5 RL-ready environments, compatible with Stable-Baselines3:

```python
import gymnasium as gym
import opensmc  # registers environments

env = gym.make("OpenSMC/DoubleIntegrator-v0")    # 2 states, 1 input
env = gym.make("OpenSMC/InvertedPendulum-v0")    # 4 states, 1 input
env = gym.make("OpenSMC/Crane-v0")               # 4 states, 1 input
env = gym.make("OpenSMC/Quadrotor-v0")            # 12 states, 4 inputs
env = gym.make("OpenSMC/PMSM-v0")                # 5 obs (4 states + ref), 2 inputs
```

### Train an RL controller in 3 lines

```python
from stable_baselines3 import PPO
env = gym.make("OpenSMC/DoubleIntegrator-v0", disturbance=1.0)
model = PPO("MlpPolicy", env).learn(50_000)
```

### Use RL as a sliding surface

```python
from opensmc.rl import RLDiscoveredSurface
surface = RLDiscoveredSurface("my_trained_model")
ctrl = ClassicalSMC(surface=surface, reaching=SuperTwisting(k1=15, k2=10))
```

## Benchmarking

Compare any controllers on any plant with standardized metrics:

```python
from opensmc import metrics

# 12 metrics: rmse, mae, ise, iae, settling_time, overshoot,
#             rise_time, control_effort, chattering_index,
#             reaching_time, steady_state_error, energy_efficiency
```

## Modularity — The Core Idea

Every component is interchangeable.
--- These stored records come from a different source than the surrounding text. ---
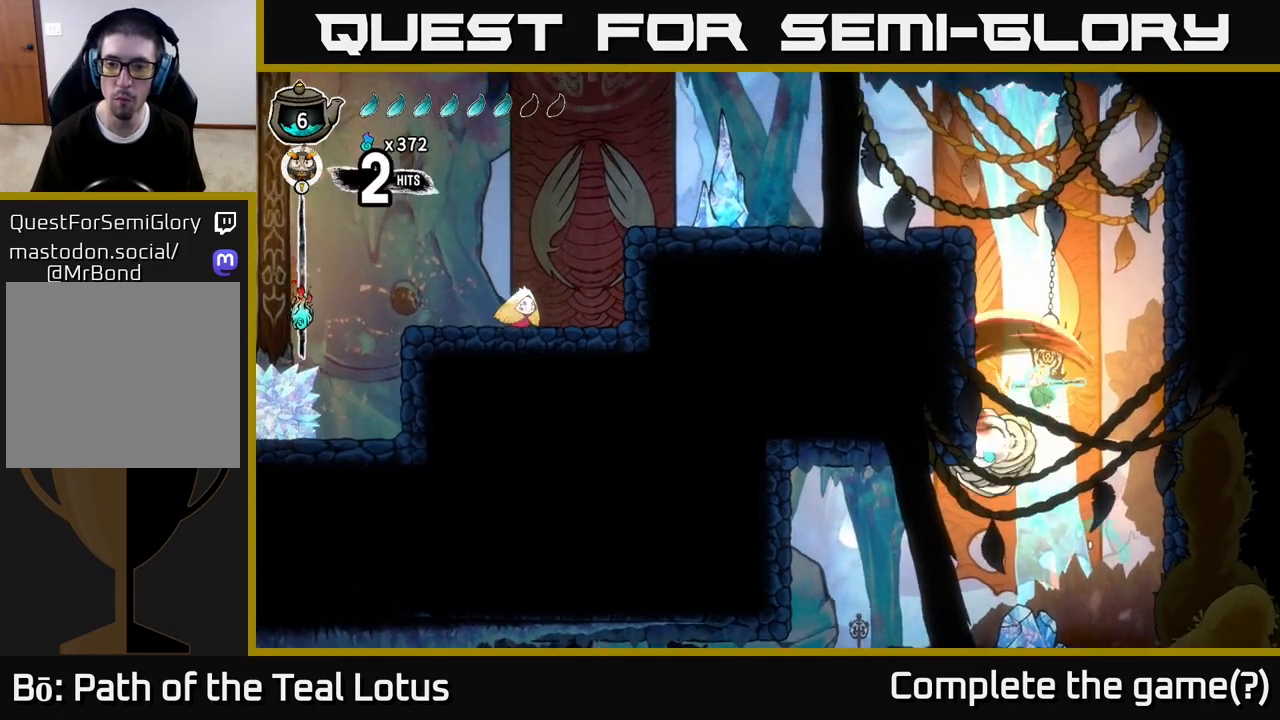
{"buttons": ["B", "R2"], "left_stick": "left", "right_stick": "center", "events": [[117, "X", "up"], [250, "left_stick", "left"], [317, "A", "down"], [417, "R2", "down"], [450, "A", "up"], [483, "B", "down"]]}
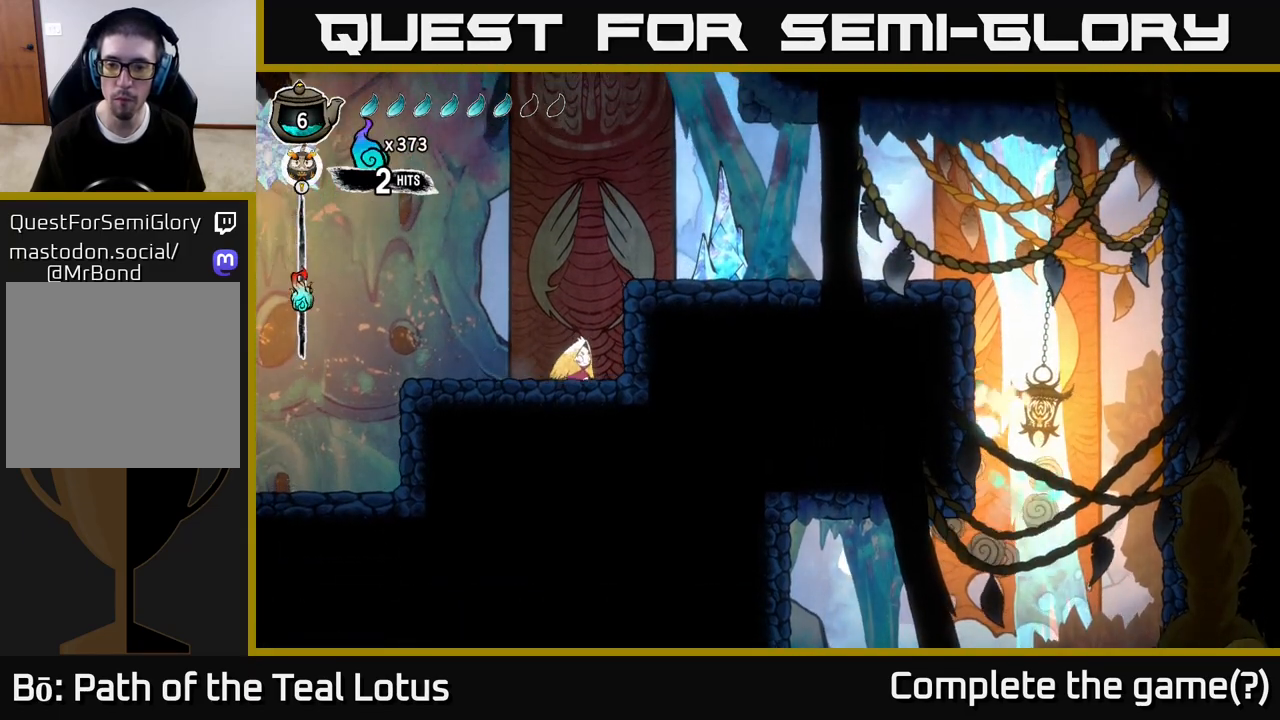
{"buttons": [], "left_stick": "left", "right_stick": "center", "events": [[33, "R2", "up"], [133, "B", "up"], [233, "R2", "down"], [483, "R2", "up"]]}
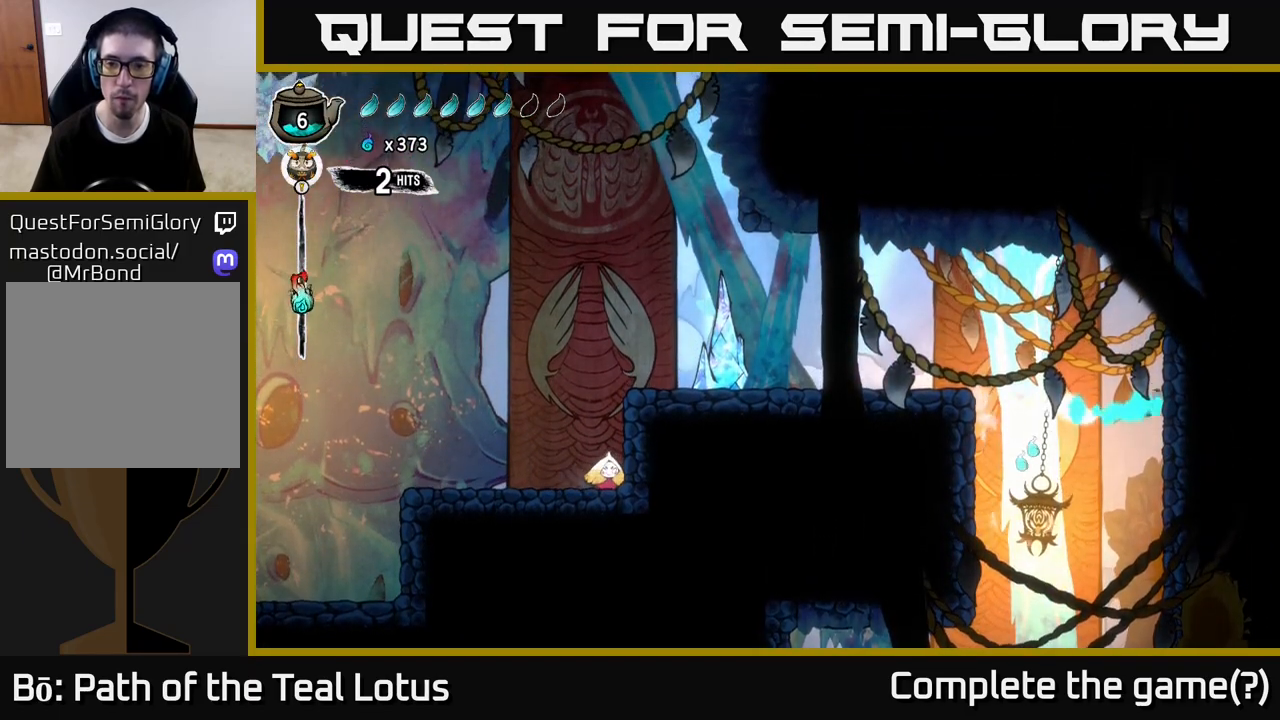
{"buttons": ["A"], "left_stick": "left", "right_stick": "center"}
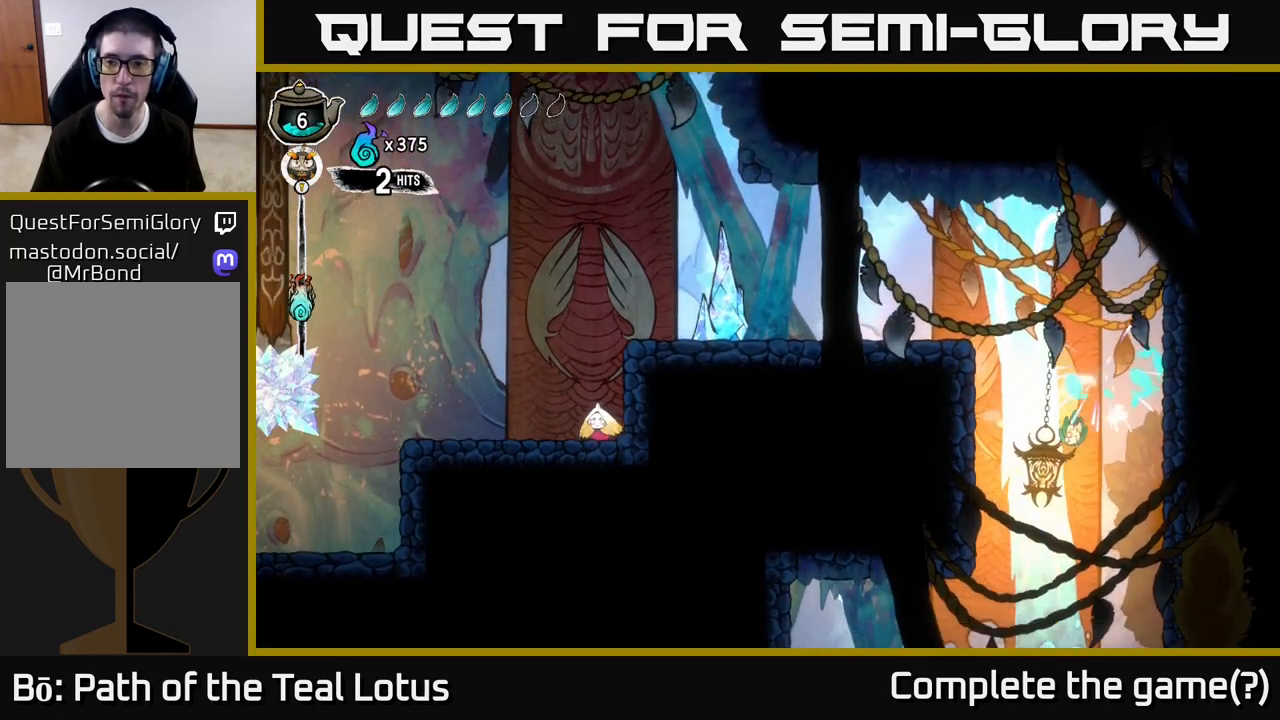
{"buttons": ["L2"], "left_stick": "left", "right_stick": "center", "events": [[150, "L2", "down"], [183, "A", "up"]]}
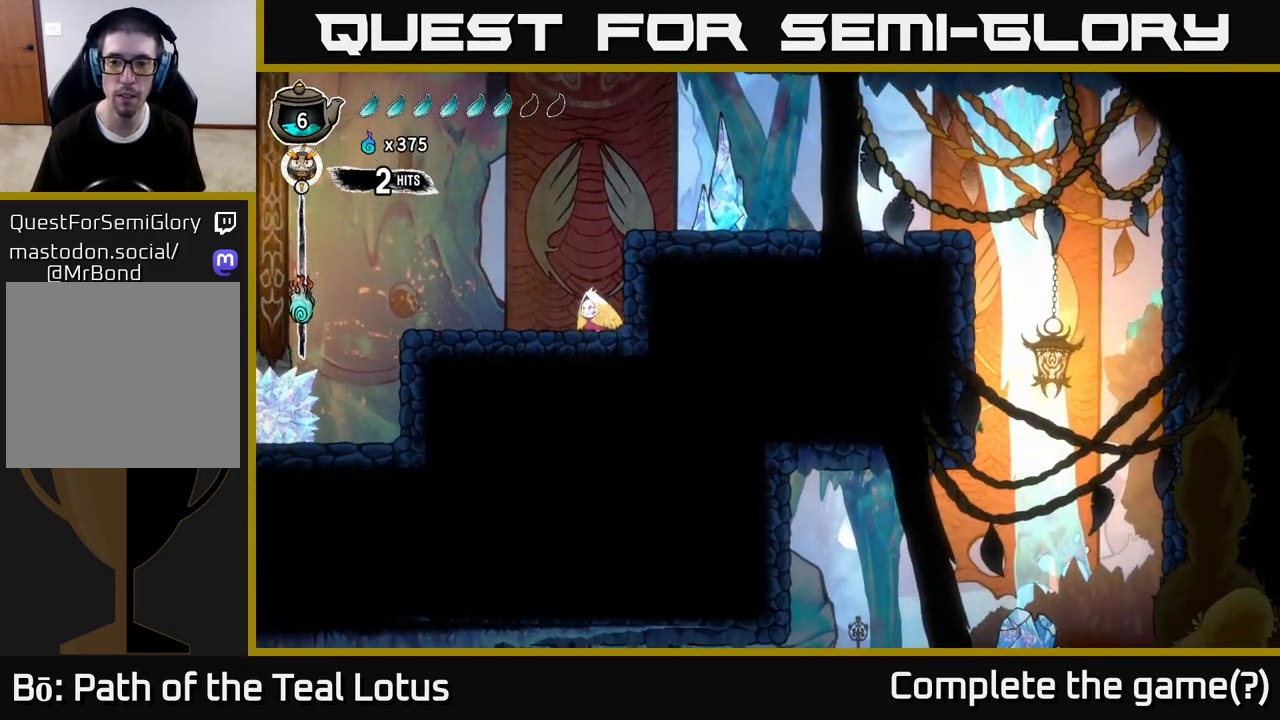
{"buttons": ["B"], "left_stick": "left", "right_stick": "center", "events": [[100, "B", "down"], [167, "L2", "up"]]}
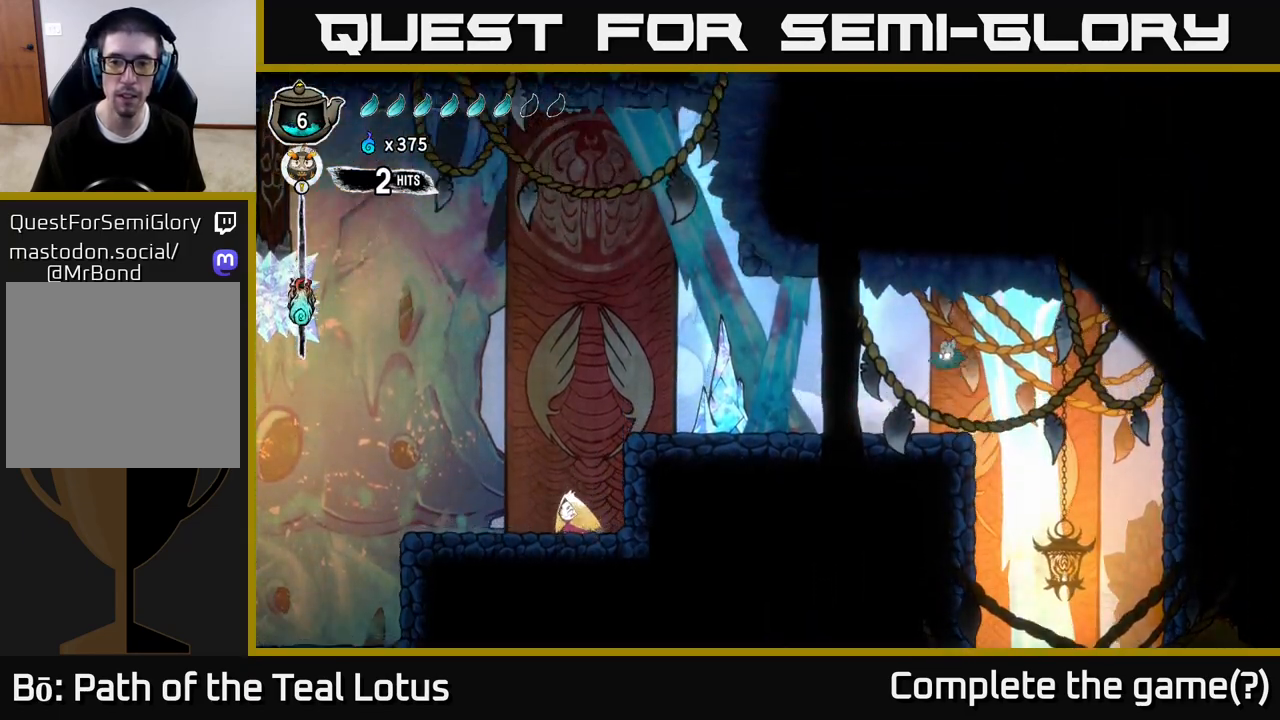
{"buttons": ["R2"], "left_stick": "left", "right_stick": "center", "events": [[117, "B", "up"], [200, "R2", "down"]]}
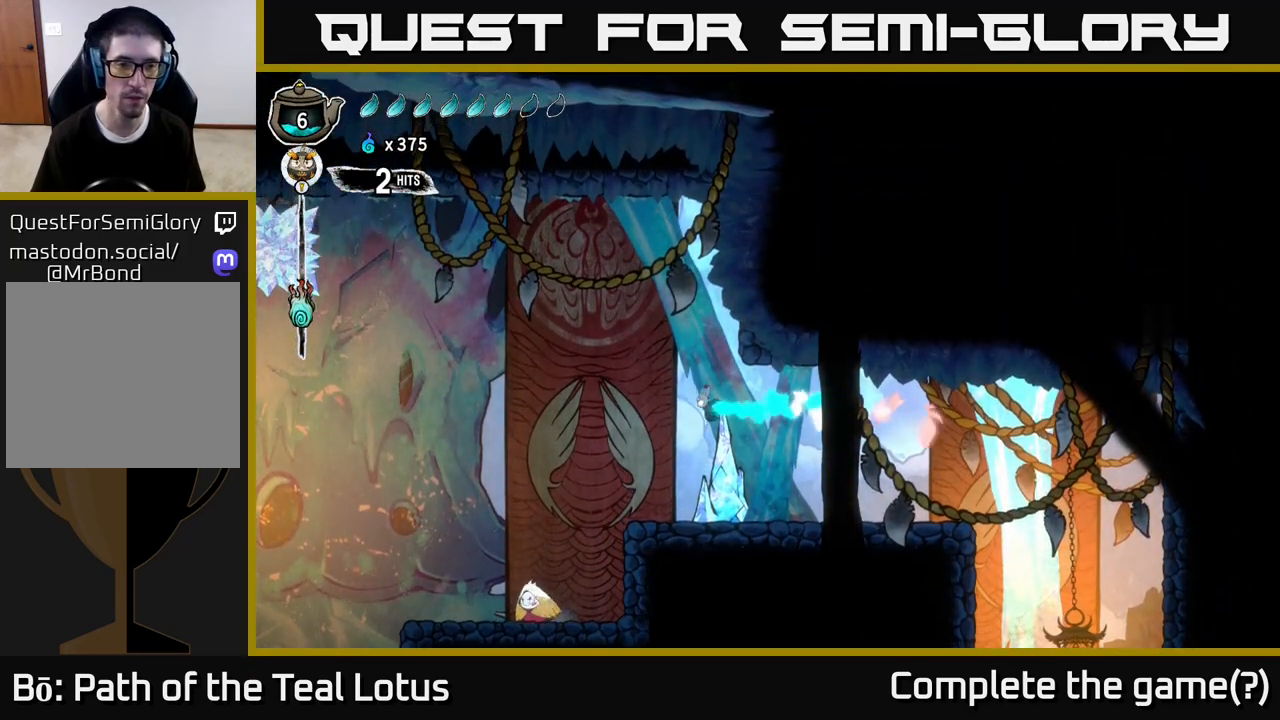
{"buttons": [], "left_stick": "left", "right_stick": "center", "events": [[133, "R2", "up"]]}
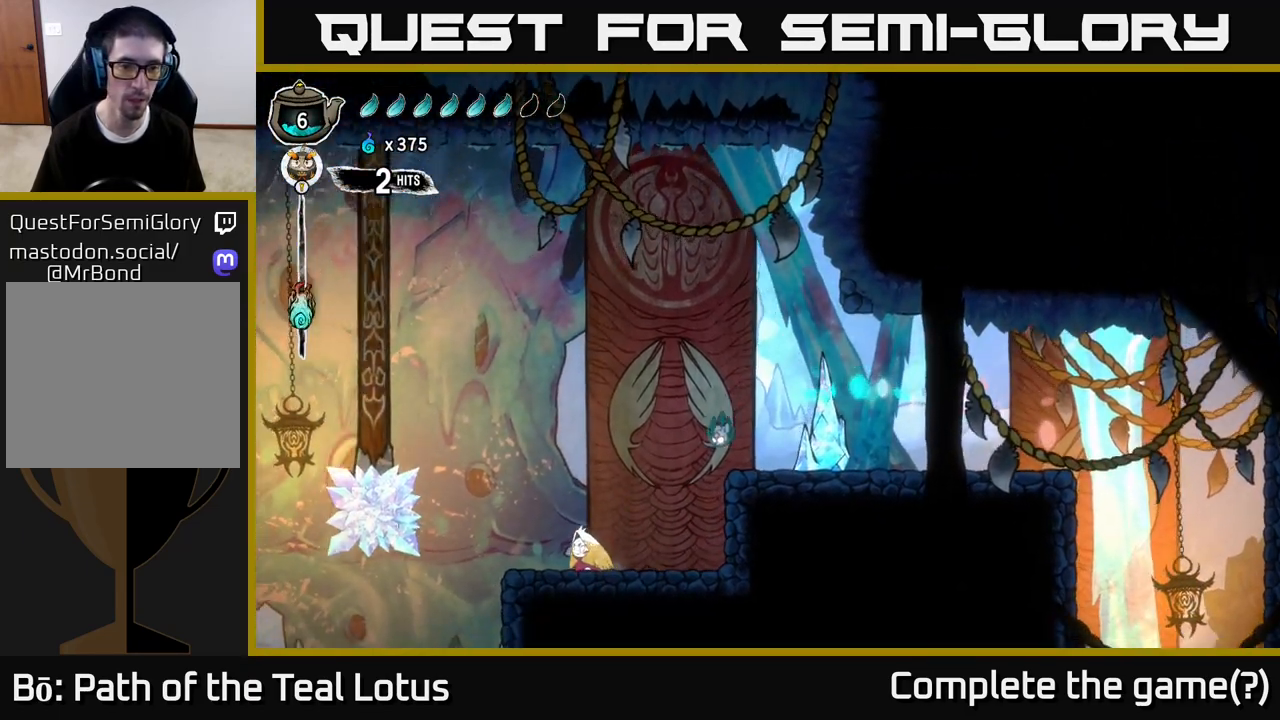
{"buttons": [], "left_stick": "left", "right_stick": "center", "events": [[217, "X", "down"], [383, "X", "up"]]}
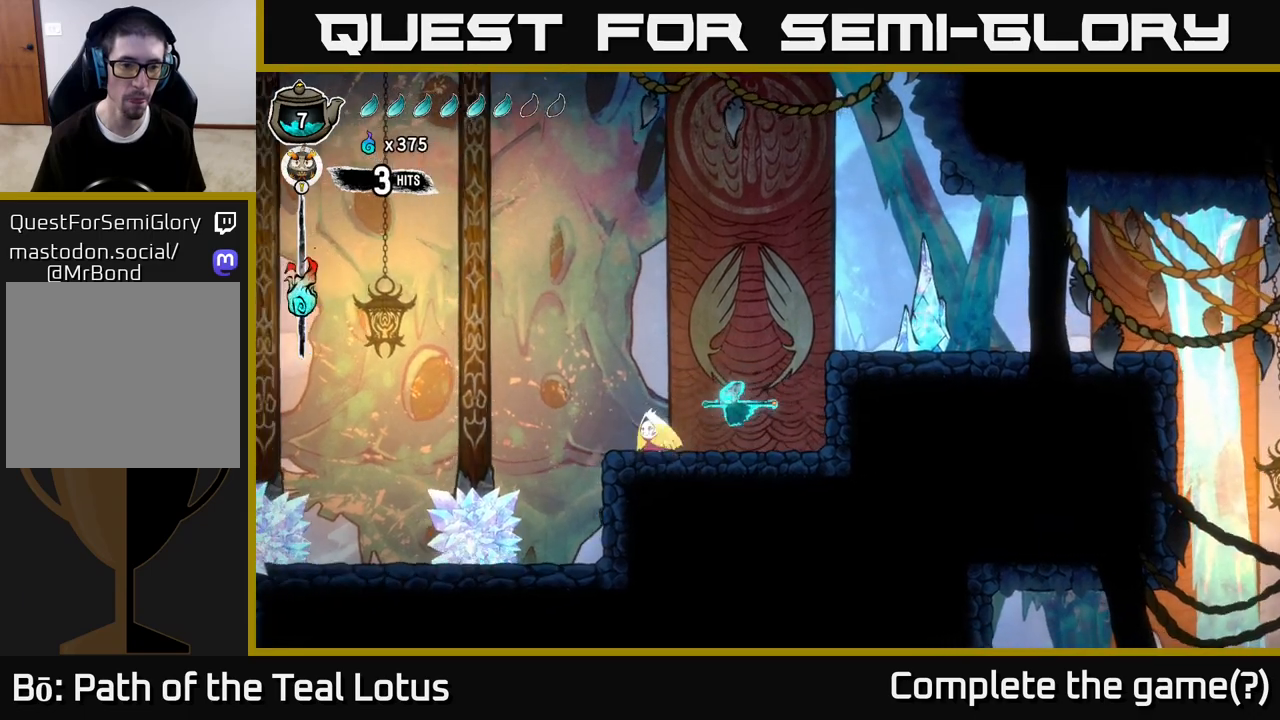
{"buttons": [], "left_stick": "left", "right_stick": "center", "events": [[33, "X", "down"], [133, "left_stick", "center"], [167, "X", "up"], [350, "left_stick", "left"]]}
Mix any surface with any reaching law:

```python
from opensmc.surfaces import TerminalSurface, FastTerminalSurface
from opensmc.reaching import SuperTwisting, ConstantRate
from opensmc.controllers import ClassicalSMC

# Same controller class, different behaviors:
ctrl_a = ClassicalSMC(surface=TerminalSurface(), reaching=SuperTwisting())
ctrl_b = ClassicalSMC(surface=FastTerminalSurface(), reaching=ConstantRate())
```

## Citation

If you use OpenSMC in your research, please cite:

```bibtex
@article{alghanimi2026opensmc,
  title   = {OpenSMC: A Modular Open-Source Sliding Mode Control Toolbox},
  author  = {Al Ghanimi, Ali},
  journal = {SoftwareX},
  year    = {2026},
  doi     = {10.5281/zenodo.19029180},
  note    = {Under review}
}
```

## License

MIT License. See [LICENSE](LICENSE) for details.